▶ [Work instruction A]:
Reproduce word for word the passage of the ELP album review from "All three kind" up to and including "than I desire.".

▶ [Selected passage]:
---
My answer would be just listen to the first thing you hear, that fuzzed-out bass thing at the beginning of ''The Barbarian''. That instrumental track is an all-out assault on the ears with the pounding drums, heavy bass and piercing organ. If that's not enough, they managed to reprise the assault on ''Knife Edge'' (add in some vocals) and ''Tank'' (with an astounding clavinet part). This heavy bass-keys sound is what I enjoy most from ELP, the band and the album.

However, it isn't an ELP without even a slight degree of pretentiousness. ''The Three Fates'' is just that to the max, a chance for Keith to show how impressive he is on church organ and piano all the while not much impressing me either. Carl Palmer is also guilty by squeezing in a drum solo in the middle of ''Tank'', although that solo doesn't get on my nerves. My problem is that this is the first album to feature the ''obligatory Greg Lake sappy ballad'', one that will be copied several times throughout ELP's career to get radio play. Here, the ballad is ''Lucky Man'', and it contains some of the worst lyrics in the ELP canon. The catchy chorus saves the song though.

All three kind of get out of hand on ''Take a Pebble''. While the acoustic guitar is put to great use in the form of a country-hoedown-esque solo (I rarely have complements for ANYTHING country) and Keith lays down some great piano solos (including the very beginning of which he plucks the strings inside the piano), ultimately, it's length gives me fits as many solos go on for longer than I desire.

All fussing aside, check this out if you think excursions like ''Tarkus'' and ''Karn Evil 9'' are too much for you. Probably my personal favourite of the ELP albums I've heard so far.
---
▶ [Given records]:
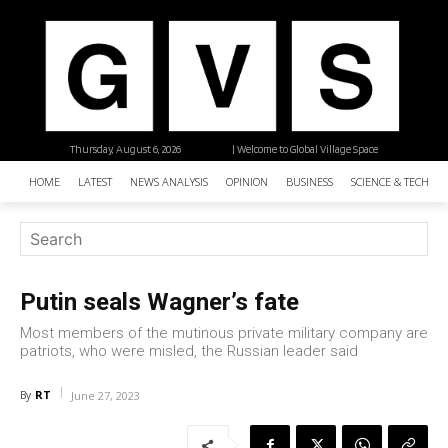
Thursday, August 6, 2026
| Welcome to Global Village Space
HOME
LATEST
NEWS ANALYSIS
OPINION
BUSINESS
SCIENCE & TECHNO
Putin seals Wagner’s fate
Most members of the mutinous private military company are
patriots, who were misled, the Russian leader said
RT
By
June 27, 2023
---
▶ [Work instruction B]:
Identify each line of the listing above that contains the word "Russian", and copy those lines.

▶ [Output A]:
All three kind of get out of hand on ''Take a Pebble''. While the acoustic guitar is put to great use in the form of a country-hoedown-esque solo (I rarely have complements for ANYTHING country) and Keith lays down some great piano solos (including the very beginning of which he plucks the strings inside the piano), ultimately, it's length gives me fits as many solos go on for longer than I desire.

▶ [Output B]:
patriots, who were misled, the Russian leader said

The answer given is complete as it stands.